Time in min. it takes Jessica to bicycle to school

[okep]

Homework Statement

The time in minutes (min.) it takes Jessica to bicycle to school is normally distributed with mean 15 and variance 4. Jessica has to be at school at 8:00 am. What time shoud she leave her house so she will be late only 4% of the time?
A. 8:00 B) 11.5 min. before 8:00 C) 22 min. before 8:00 D) 18.5 min. before 8:00.
Answer: D) 18.5 min. before 8:00.

Homework Equations

Z = 1.96 for 95% CI
phat = 0.04; qhat = 0.96
+/- Z[phat*qhat/sqrt(n)]
15 +/- Z[phat*qhat/sqrt(n)]

The Attempt at a Solution

15 +/- Z[phat*qhat/sqrt(n)]
15 +/- 1.96[0.04*0.96/sqrt(60)]
= 0.025 min <--incorrect

The answer should be D) 18.5 min.
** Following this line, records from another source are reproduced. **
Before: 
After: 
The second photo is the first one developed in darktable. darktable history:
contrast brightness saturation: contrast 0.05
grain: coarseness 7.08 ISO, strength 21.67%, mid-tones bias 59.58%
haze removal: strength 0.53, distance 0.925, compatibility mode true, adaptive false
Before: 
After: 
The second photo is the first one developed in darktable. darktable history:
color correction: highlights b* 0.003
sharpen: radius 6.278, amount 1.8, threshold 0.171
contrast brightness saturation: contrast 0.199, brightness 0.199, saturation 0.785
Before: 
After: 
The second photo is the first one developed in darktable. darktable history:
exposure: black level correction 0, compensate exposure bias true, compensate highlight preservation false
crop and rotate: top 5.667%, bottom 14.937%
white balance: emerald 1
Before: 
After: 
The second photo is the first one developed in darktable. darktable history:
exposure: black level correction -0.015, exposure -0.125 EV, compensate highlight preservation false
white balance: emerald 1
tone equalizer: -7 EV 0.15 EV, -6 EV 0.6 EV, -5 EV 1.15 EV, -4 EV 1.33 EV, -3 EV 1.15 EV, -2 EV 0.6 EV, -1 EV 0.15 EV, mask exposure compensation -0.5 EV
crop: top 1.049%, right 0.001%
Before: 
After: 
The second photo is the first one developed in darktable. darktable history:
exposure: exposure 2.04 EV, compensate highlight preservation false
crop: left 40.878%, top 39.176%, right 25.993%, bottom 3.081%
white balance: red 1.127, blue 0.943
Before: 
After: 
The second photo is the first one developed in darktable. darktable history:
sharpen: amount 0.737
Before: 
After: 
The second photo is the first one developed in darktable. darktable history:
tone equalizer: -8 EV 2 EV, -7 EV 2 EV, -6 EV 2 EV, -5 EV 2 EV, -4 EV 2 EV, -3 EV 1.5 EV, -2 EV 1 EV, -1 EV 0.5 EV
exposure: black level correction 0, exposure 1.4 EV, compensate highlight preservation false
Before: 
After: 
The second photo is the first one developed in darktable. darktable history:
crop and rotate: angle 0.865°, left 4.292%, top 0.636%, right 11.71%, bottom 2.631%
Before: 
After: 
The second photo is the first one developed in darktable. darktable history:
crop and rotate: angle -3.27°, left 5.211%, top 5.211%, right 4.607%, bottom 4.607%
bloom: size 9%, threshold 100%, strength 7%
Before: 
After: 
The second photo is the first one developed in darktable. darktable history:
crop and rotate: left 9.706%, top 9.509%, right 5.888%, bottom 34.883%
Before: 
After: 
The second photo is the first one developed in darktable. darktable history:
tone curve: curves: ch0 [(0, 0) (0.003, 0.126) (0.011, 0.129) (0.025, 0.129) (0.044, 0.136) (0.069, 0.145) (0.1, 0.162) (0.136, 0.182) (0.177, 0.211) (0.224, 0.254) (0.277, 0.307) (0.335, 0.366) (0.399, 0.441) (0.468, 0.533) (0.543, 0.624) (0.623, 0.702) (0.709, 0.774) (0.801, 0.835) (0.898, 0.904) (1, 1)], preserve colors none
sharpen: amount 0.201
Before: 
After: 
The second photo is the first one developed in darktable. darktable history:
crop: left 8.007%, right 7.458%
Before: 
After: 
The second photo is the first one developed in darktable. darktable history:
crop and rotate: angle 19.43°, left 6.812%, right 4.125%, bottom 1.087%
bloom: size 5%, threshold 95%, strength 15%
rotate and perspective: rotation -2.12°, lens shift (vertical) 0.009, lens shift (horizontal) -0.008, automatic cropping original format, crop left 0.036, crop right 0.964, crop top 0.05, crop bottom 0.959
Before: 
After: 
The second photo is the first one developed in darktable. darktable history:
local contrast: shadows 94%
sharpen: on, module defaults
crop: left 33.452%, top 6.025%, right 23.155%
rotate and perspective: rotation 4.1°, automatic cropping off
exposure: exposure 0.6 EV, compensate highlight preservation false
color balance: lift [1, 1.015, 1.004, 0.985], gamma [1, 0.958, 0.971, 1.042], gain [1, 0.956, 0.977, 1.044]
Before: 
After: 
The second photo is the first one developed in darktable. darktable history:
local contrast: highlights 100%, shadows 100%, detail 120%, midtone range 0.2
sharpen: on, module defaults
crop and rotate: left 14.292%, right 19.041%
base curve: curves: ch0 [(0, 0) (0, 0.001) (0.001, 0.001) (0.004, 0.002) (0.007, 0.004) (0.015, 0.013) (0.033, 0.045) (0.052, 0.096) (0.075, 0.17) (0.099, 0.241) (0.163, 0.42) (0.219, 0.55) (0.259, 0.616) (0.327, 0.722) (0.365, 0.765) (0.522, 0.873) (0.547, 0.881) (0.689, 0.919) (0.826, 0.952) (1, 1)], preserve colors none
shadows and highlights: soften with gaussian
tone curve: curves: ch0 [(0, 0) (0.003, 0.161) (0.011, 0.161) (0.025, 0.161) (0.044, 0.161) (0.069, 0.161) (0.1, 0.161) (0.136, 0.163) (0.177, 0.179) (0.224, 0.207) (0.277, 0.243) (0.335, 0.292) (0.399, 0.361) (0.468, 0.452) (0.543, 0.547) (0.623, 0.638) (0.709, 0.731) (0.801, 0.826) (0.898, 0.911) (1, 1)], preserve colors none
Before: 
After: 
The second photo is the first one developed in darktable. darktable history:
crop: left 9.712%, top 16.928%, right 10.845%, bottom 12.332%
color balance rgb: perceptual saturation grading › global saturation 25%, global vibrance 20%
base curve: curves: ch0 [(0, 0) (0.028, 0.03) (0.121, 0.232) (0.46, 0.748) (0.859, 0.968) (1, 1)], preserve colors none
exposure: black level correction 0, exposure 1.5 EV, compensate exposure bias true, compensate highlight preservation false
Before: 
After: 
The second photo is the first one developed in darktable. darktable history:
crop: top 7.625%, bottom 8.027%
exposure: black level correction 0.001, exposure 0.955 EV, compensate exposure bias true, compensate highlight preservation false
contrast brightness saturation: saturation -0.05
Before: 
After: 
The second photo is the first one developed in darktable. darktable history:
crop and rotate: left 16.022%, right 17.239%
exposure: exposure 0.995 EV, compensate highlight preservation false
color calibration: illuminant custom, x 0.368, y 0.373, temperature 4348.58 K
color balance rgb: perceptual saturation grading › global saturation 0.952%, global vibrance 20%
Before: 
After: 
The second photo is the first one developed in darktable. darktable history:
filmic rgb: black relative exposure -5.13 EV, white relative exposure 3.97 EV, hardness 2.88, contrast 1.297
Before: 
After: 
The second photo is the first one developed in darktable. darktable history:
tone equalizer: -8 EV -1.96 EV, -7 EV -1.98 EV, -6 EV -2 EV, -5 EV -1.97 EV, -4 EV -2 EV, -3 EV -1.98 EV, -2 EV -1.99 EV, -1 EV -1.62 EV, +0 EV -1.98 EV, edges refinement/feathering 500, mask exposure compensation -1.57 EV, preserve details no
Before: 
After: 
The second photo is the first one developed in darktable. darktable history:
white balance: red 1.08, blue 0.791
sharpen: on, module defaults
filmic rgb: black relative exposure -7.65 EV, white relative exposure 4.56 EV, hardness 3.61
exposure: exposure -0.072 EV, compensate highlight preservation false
But where did i go wrong? How do i solve this problem? Thanks.

 

[mighty2000]

Your attempt at a solution is close, but there are a few errors. Here is the correct approach:

We want to find the time that Jessica should leave her house so that she is late only 4% of the time. This means that we are looking for the time that corresponds to the 96th percentile of the normal distribution, since we know that the time taken to bike to school is normally distributed with mean 15 and variance 4.

To find the 96th percentile, we can use the standard normal table or a calculator. Using the standard normal table, we find that the z-score corresponding to the 96th percentile is approximately 1.75. This means that 96% of the time, the time taken to bike to school will be less than 15 + 1.75 = 16.75 minutes.

Now, we can use the formula for the 95% confidence interval to solve for the time that corresponds to the 96th percentile:

15 +/- Z[phat*qhat/sqrt(n)] = 15 +/- 1.96[0.04*0.96/sqrt(n)] = 15 +/- 0.025

Since we are looking for the time that corresponds to the 96th percentile, we can set this equal to 16.75 and solve for n:

15 +/- 0.025 = 16.75
0.025 = 16.75 - 15
0.025 = 1.75
n = (1.75/0.025)^2 = 4900

So, Jessica should leave her house 4900 minutes before 8:00 am, which is equivalent to 18.5 minutes before 8:00 am. Therefore, the correct answer is D) 18.5 min. before 8:00.